Another Opening, another Show

Well, it’s has been a ‘long hard slog’ (as it goes in the script). There has been many many long hours on my part, but the show is finally open. You can see the final dress in a nutshell here. I’ll have more pictures available soon. In the meantime I have some progress shots in my Flickr feed.

paint, paint and oh more paint.

I have been working madly on Kiss Me Kate. One of the few times here at W&L that I am just doing one part(scene design, lighting design costume design or Technical direction). In this case I am just doing the set design, and it is more than enough. Eight different settings in a realistic piece call for a lot of work. I’m very excited about this show, but is quite a daunting amount of work. And for the first time I have designed something too big, both size and budget wise. We’ve cut some pieces from the show, but the budgets I was given were guesses that are totally inaccurate.

So I’ve set up one theatre as a painting studio. I’ve already gotten through painting the scenery for three of the settings. I’m halfway through one drop for the show, and have one more to go. The problem is that the Technical Director is only concerning himself with the set and not the props, as is the usual here. So I have to devote a lot of time to that as well. Not to mention I have to run the department since I am Acting Chair of the Department. We’ll see how things are at the end of the week, that will be crunch time.

Part of the problem is that none of the students have an artistic eye. So I can’t train them to do the finish work, some of the finish work they have done I just want to do over. Now I know I can’t, but it’s still on my list if I have time to do it during tech week. But that really slows me down, having to do everything.

I didn’t do any work today(I’m writing this on Sunday- Mother’s Day), because there are limits to how much time I should spend at work. Although I was thinking about set stuff throughout the day. I guess I can’t let go. But I’m not a perfectionist, I just want it to be right. :)

Delayed update

Here it has been a while since my last post. As always I am immersed in work, teaching, designing Kiss Me Kate, and acting as Department chair while the chair is abroad teaching.

McKelvey lost her two front teeth. They were both loose when she didn’t look where she was going and walked into a door. She doesn’t have as much of a lisp as I would have guessed, as it looks so cute. Liam is doing great, gaining a lot of weight. He lost his initial baby hair and subsequently had some male pattern baldness. So that his either a foreshadowing of his future or mine(or both). Arden is doing good as well. She doesn’t want to use the potty as much as I want her to, but it’s something she has to be in charge of. She is in total love with Liam.
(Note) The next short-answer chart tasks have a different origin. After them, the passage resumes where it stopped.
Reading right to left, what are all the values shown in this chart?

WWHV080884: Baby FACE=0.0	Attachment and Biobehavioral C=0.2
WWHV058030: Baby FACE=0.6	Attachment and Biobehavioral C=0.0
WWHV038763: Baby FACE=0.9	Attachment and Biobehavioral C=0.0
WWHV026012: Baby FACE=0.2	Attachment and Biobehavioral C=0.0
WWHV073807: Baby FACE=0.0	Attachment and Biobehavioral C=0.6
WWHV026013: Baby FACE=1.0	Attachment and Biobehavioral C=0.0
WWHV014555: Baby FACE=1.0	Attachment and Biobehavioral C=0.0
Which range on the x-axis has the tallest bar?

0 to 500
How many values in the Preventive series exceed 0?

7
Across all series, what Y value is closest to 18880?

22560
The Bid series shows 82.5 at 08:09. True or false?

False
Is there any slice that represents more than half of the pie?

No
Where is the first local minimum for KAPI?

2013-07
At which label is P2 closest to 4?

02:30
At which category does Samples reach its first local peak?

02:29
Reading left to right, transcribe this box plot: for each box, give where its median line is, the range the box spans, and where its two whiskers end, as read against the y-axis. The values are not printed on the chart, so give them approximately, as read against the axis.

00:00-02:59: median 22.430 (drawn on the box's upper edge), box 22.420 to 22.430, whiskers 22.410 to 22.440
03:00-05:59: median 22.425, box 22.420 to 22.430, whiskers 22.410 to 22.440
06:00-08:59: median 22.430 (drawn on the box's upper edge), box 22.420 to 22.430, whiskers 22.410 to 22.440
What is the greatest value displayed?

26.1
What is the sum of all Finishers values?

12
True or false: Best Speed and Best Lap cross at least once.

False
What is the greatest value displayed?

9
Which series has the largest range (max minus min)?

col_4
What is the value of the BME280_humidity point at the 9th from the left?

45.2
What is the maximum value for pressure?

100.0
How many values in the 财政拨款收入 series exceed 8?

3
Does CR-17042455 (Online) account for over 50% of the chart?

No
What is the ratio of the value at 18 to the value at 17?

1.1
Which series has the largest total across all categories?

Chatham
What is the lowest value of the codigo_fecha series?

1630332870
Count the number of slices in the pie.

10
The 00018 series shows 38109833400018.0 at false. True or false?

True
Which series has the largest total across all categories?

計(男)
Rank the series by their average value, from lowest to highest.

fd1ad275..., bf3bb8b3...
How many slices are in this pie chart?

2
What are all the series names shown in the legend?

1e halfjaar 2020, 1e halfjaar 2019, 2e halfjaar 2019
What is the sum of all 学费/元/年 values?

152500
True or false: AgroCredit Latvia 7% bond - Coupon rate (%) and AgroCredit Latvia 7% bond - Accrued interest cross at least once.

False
I’ll have more to post later this week, right now I am madly trying to finish up this design so we can get building.

the constant is change

Last week, some tibetan monks were in residence in the Art & Music building next door. They were on campus for a theatrical performance and art presentation. I didn’t get to see the performance (opting to spend time with the new guy). But I did get to see the photo exhibit of tibet and the creation of a sand painting. The sand painting was amazing. It started on Monday with an opening ceremony which included chanting and music. Then they began work on the Mandala. After a careful layout, they began to lay in the sand. They would put some of the colored sand into long cones that had a serrated top edge. Then by rubbing a stick along the top edge they would get a trickle of sand to come out the tip. So grain by grain they built out from the center. It took them from Monday at 1pm until Thursday at 11am to complete it. They would work from 9-5 pretty much. At noon on Thursday they began the closing ceremony. After that they swept it up and put it in the creek behind the building. Don’t worry I took some pictures.

All that got me thinking, as maybe it was supposed to, about the impermanence of things. Many people remarked that the should keep the mandala or preserve it somehow. But the end of the work was decided at it’s beginning, that is part of it’s beauty. That made me feel better about my own work actually. I would get dissuaded sometimes working on a show. Because you spend 6-8 weeks working on something a that ultimately a couple hundred people see. And all that is left over are some photos and artifacts that have mostly sentimental value. However members of the art department use the same skills i do(painting, carpentry etc..) to create works that have more respect and a longer lasting value. But after this week I was able to accept it better. That theatre is not made to last forever, it’s made to last in a memory. As theatrical designer named Desmond Heely once said: “Theatre is like a poem written on water, it’s beauty lasts but a moment.”